Katharina Utermöhl: Das ist wohl wahr! Als ich anfing, hatten wir die große Finanzkrise, dann ging es weiter mit der Eurokrise, dem Brexit, einer Industrierezession in Deutschland und Corona; und heute der Ukraine-Krieg.

Monika Behrens: Wie geht es jetzt mit der Weltwirtschaft weiter?

Katharina Utermöhl: Kurzfristig ist das Glas auf jeden Fall halb leer; wir haben kräftige Abschläge beim Wirtschaftswachstum, noch kräftigere Aufschläge bei der Inflation, und aktuell geht es ja vor allem um Krisenbewältigung und Schadenbegrenzung. Mittelfristig wird es nicht viel besser; nächstes Jahr werden wir keine konjunkturelle Aufholjagd sehen, sondern lediglich ein gedämpftes Wachstum bei einer relativ hohen Inflation.

Zudem müssen wir mittelfristig sehr viele Themen angehen, neben einer Neusortierung der Geopolitik etwa die Dekarbonisierung und die Digitalisierung – was nicht weniger erfordert als die Transformation von Unternehmen und ganzer Branchen. Wenn wir diese Herausforderungen annehmen und meistern, auf Innovationen vertrauen und dafür die Rahmenbedingungen schaffen, werden wir auch wieder mehr Wachstum bei einer gemäßigten Inflation haben.
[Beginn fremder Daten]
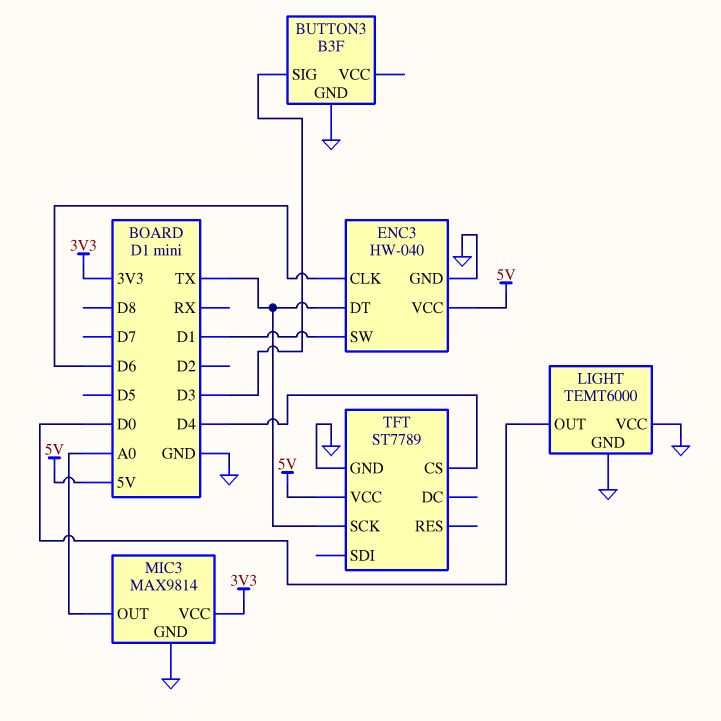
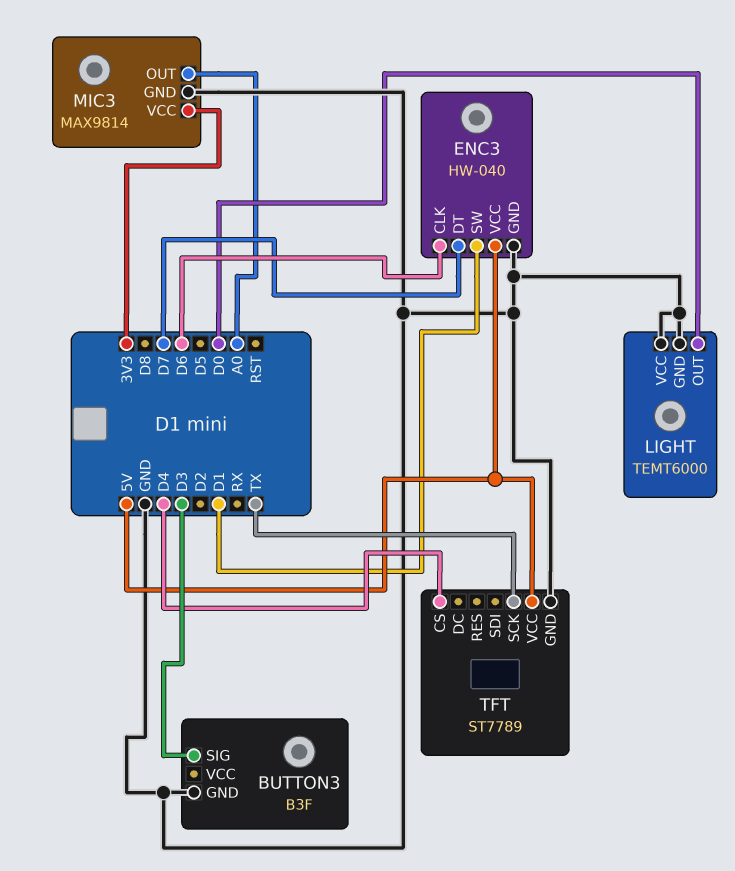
ENC3 pin DT: TX -> D7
Monika Behrens: Bei allem kommt es ja auch darauf an, dass wir weltweit eng zusammenarbeiten. Gilt hier noch die alte Überzeugung „Wandel durch Handel“?
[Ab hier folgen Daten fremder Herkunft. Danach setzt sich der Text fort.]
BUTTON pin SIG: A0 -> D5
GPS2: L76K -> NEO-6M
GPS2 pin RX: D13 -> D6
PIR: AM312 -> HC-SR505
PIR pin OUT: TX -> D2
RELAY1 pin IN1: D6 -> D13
Katharina Utermöhl: Mit Blick auf Russland, aber auch auf  andere Staaten, ganz klar nein. Und wir können auch nicht generell sagen „Wandel nur durch Handel“. Nach dem Motto, die Unternehmen werden schon das Richtige tun. Dieser Prozess muss durch die Politik und die Diplomatie viel intensiver begleitet werden. Wir brauchen mehr aktive Wirtschaftspolitik, um unsere Interessen global durchzusetzen.
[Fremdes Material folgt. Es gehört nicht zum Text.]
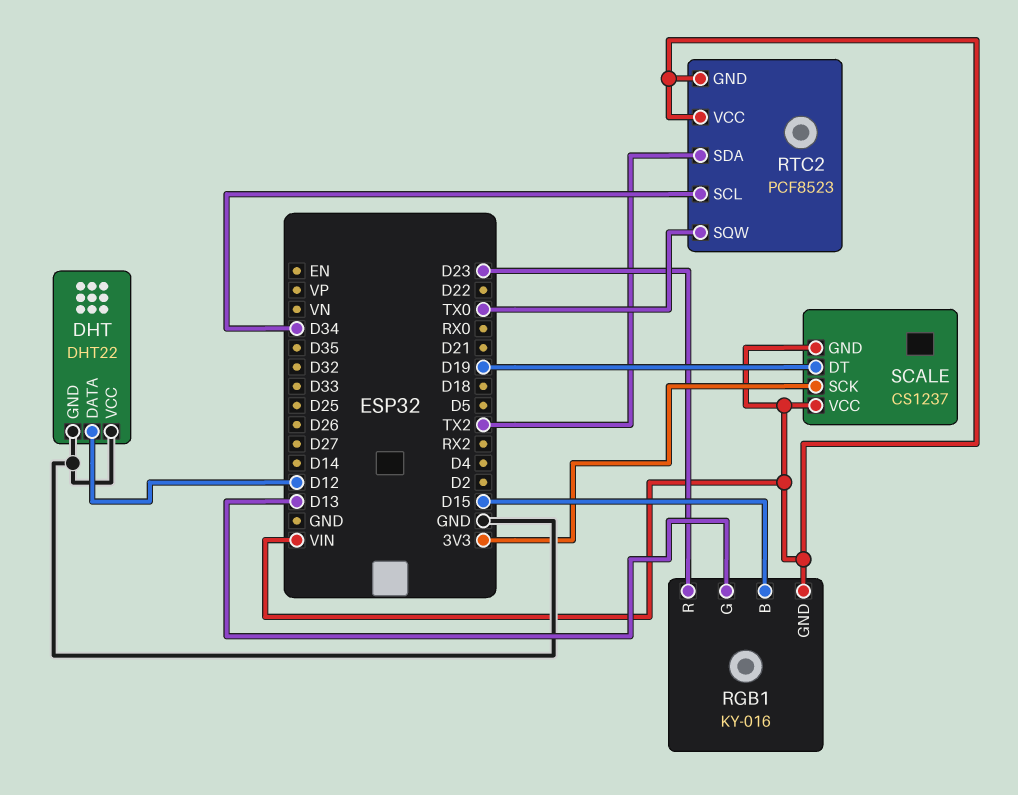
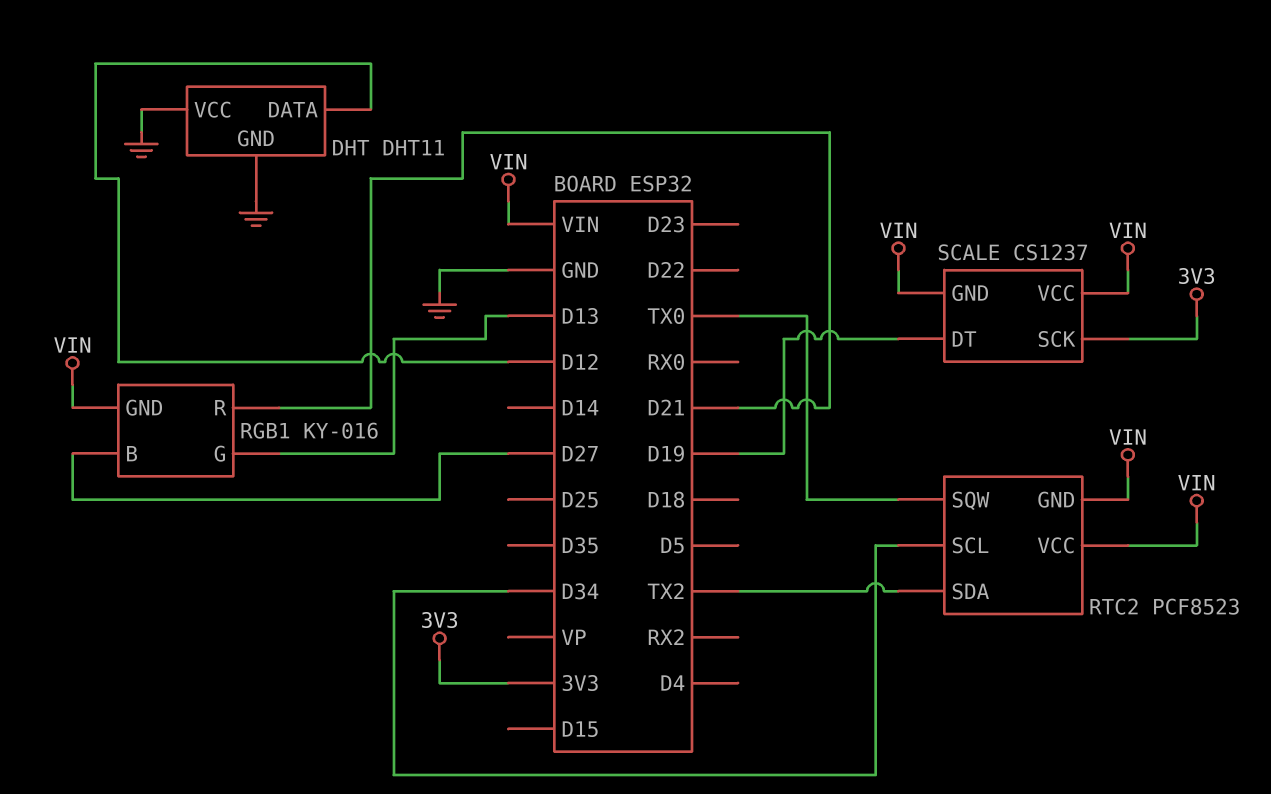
DHT: DHT22 -> DHT11
RGB1 pin B: D15 -> D27
RGB1 pin R: D23 -> D21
Monika Behrens: Mit der Globalisierung scheint es aktuell jedoch nicht so gut auszusehen.

Katharina Utermöhl: Ich denke, wir gehen jetzt in eine neue Phase der Globalisierung, die mehr von Werten bzw. Grundüberzeugungen geleitet wird. Das heißt nicht, dass wir mit Staaten, die unsere Werte und Überzeugungen nicht teilen, keinen Handel mehr treiben werden. Wir sollten bei solchen Akteuren jedoch vorsichtiger werden, weil sie für uns unberechenbar sind und unbequem werden können. Es geht eher darum, entsprechende riskante Abhängigkeiten zu reduzieren, indem man nicht alles auf eine Karte setzt und sich wie bei China ein Klumpenrisiko einhandelt. Das Motto lautet Differenzierung und Flexibilisierung.

Monika Behrens: Können wir uns eine Abkehr von China überhaupt leisten? Viele Unternehmen verdienen hier ja nach wie vor recht ordentlich.

Katharina Utermöhl: Auf längere Sicht können wir es uns vor allem nicht leisten, unsere wirtschaftlichen Risiken nicht besser zu verteilen und Abhängigkeiten zu reduzieren. Viele Unternehmen haben hier falsch gerechnet, weil sie nicht alle Kosten mit einbezogen haben. Pointiert gesagt: Wir haben die Nachfrage an China abgetreten, die Energieversorgung an Russland und die Sicherheit an die USA. Viele verdeckte Kosten, die wir nicht einkalkuliert haben, schlagen jetzt zu Buche.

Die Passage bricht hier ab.